Und wie ist die Stimmungslage so kurz vor dem Sessions-Höhepunkt? Da lacht Eylander. „Ich bin schon etwas aufgeregt.“ Nach kurzem Innehalten fügt sie hinzu: „Und ich bin froh, wenn der Rosenmontagszug geschafft ist und alles reibungslos über die Bühne gegangen ist.“

Die anderen Umzüge in Duisburg

Nicht nur an Rosenmontag ist ganz Duisburg jeck. Bereits am Samstag, 14. Februar, und am Sonntag, 15. Februar, ziehen die Narren in verschiedenen Stadtteilen mit ihren Wagen und musizierenden Fußgruppen durch die Straßen und werfen mit Kamelle.

Von Homberg bis nach Moers

Zum großen Umzug mit 45 Wagen und 20 Fußgruppen laden am Nelkensamstag die Narren aus Homberg und Moers ein. Los geht’s um 13.11 Uhr auf der Ottostraße in Homberg. Von dort ziehen die Jecken zum Moerser Rathaus, wo in diesem Jahr erstmalig eine Tribüne aufgebaut ist. Erwartet werden wieder Zehntausende Zuschauer. Wer einen guten Platz haben und viele Kamelle fangen möchte, sollte daher früh vor Ort sein.

Kinderkarneval in Wehofen

Ebenfalls am Samstag kommen in Wehofen die Kleinen ganz groß raus: Um 15.11 Uhr startet dort der Kinderkarnevalsumzug mit gut einem Dutzend geschmückter Mottowagen und zahlreichen Fußgruppen und Marschkapellen. In den vergangenen Jahren kamen etwa 8000 Besucher an den Straßenrand. Die Jecken hoffen, diese Zahl auch dieses Mal zu erreichen.

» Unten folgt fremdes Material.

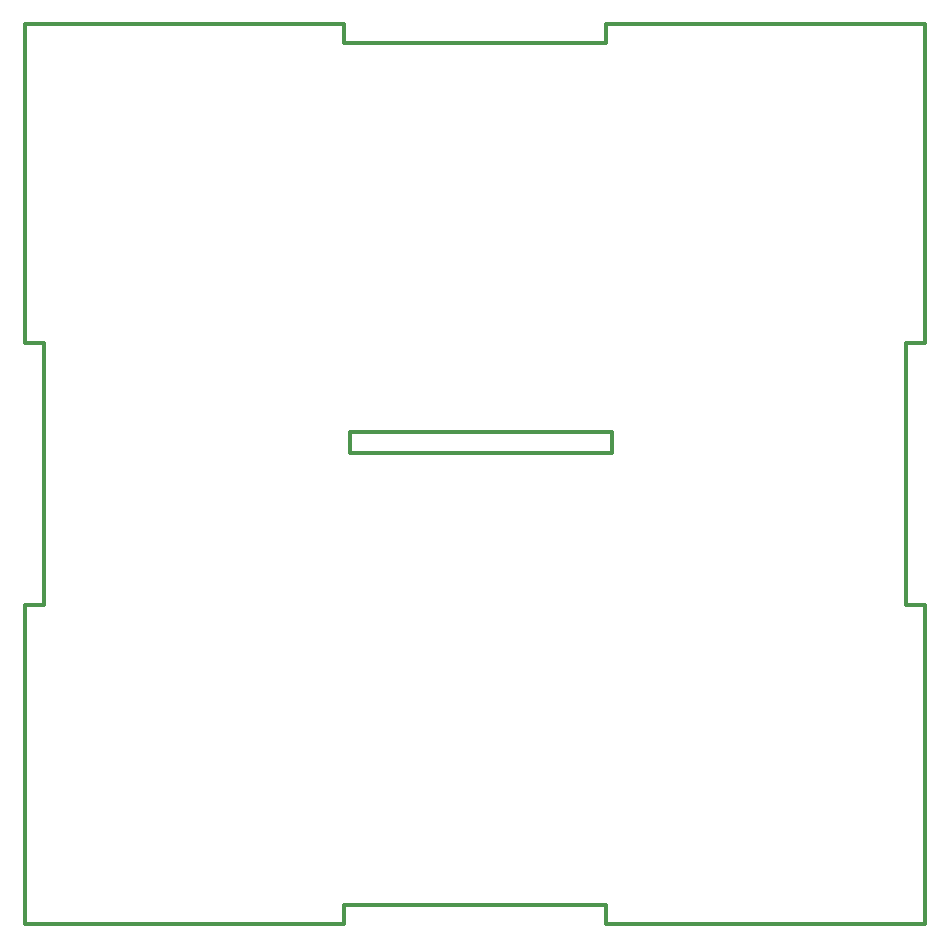
<source format=gbr>
%TF.GenerationSoftware,KiCad,Pcbnew,7.0.5-0*%
%TF.CreationDate,2024-04-21T20:24:40-04:00*%
%TF.ProjectId,swr_meter_bottom,7377725f-6d65-4746-9572-5f626f74746f,rev?*%
%TF.SameCoordinates,Original*%
%TF.FileFunction,Profile,NP*%
%FSLAX46Y46*%
G04 Gerber Fmt 4.6, Leading zero omitted, Abs format (unit mm)*
G04 Created by KiCad (PCBNEW 7.0.5-0) date 2024-04-21 20:24:40*
%MOMM*%
%LPD*%
G01*
G04 APERTURE LIST*
%TA.AperFunction,Profile*%
%ADD10C,0.349999*%
%TD*%
%TA.AperFunction,Profile*%
%ADD11C,0.350000*%
%TD*%
G04 APERTURE END LIST*
D10*
X176200013Y-99999954D02*
X176200013Y-73000000D01*
X149200002Y-25400001D02*
X127000002Y-25400001D01*
X176209200Y-23799953D02*
X149209000Y-23799953D01*
X127000002Y-98400001D02*
X149200002Y-98400001D01*
X101600000Y-73000000D02*
X100000000Y-73000000D01*
X149700002Y-58300000D02*
X149700002Y-60100000D01*
X127000002Y-23799972D02*
X100000000Y-23799953D01*
X100000000Y-100000000D02*
X127000002Y-100000000D01*
X100000000Y-50800000D02*
X101600000Y-50800000D01*
X127000002Y-100000000D02*
X127000002Y-98400001D01*
D11*
X174600000Y-50800000D02*
X174600000Y-73000000D01*
D10*
X176200004Y-73000000D02*
X174600004Y-73000000D01*
X100000000Y-23799953D02*
X100000000Y-50800000D01*
X127000002Y-25400001D02*
X127000002Y-23799999D01*
X149200002Y-98400001D02*
X149200002Y-100000000D01*
X101600000Y-50800000D02*
X101600000Y-73000000D01*
X176200013Y-50800000D02*
X176200013Y-23799953D01*
X149200002Y-23799999D02*
X149200002Y-25400001D01*
X127517400Y-60100000D02*
X127517400Y-58300000D01*
X100000000Y-73000000D02*
X100000000Y-100000000D01*
D11*
X127517400Y-58300000D02*
X149700002Y-58300000D01*
D10*
X149200002Y-100000000D02*
X176200004Y-100000000D01*
D11*
X174600004Y-50800000D02*
X176200013Y-50800000D01*
D10*
X149700002Y-60100000D02*
X127517400Y-60100000D01*
M02*

</source>
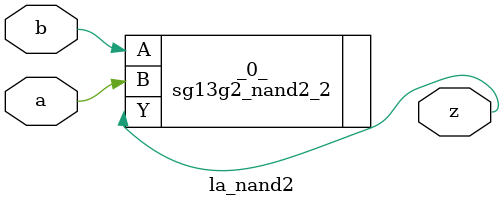
<source format=v>

/* Generated by Yosys 0.44 (git sha1 80ba43d26, g++ 11.4.0-1ubuntu1~22.04 -fPIC -O3) */

(* top =  1  *)
(* src = "generated" *)
module la_nand2 (
    a,
    b,
    z
);
  (* src = "generated" *)
  input a;
  wire a;
  (* src = "generated" *)
  input b;
  wire b;
  (* src = "generated" *)
  output z;
  wire z;
  sg13g2_nand2_2 _0_ (
      .A(b),
      .B(a),
      .Y(z)
  );
endmodule

</source>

Ein Dorf im Ausnahmezustand

Ab 14.11 Uhr am Sonntag steht Serm Kopf: Etwa 400 Teilnehmer wollen auf acht geschmückten Mottowagen und zu Fuß für Stimmung sorgen. Die Jecken hoffen auf bis zu 10 000 jubelnde Karnevalfans am Straßenrand. „Aber natürlich muss das Wetter mitspielen“, sagt Hans Eck, Ehrenvorstandsmitglied der KG Südstern. Nach der Tour durch das Dorf wollen die Jecken im Partyzelt auf dem Sermer Festplatz weiter feiern. Dort treten dann zahlreiche Truppen auf und sorgen bis zum Abend mit Musik und Tanz für Stimmung.

Jeck in Hamborn und Marxloh

Das närrische Aufgebot in Hamborn kann sich auch sehen lassen: Etwa 24 Wagen, fünf Kapellen und 24 Fußtruppen haben sich zum Kinderkarnevalsumzug vom Rathaus bis ins Herz Marxlohs angekündigt. Los geht’s am Sonntag um 14.11 Uhr. Bei gutem Wetter könnten Zehntausende dabei sein.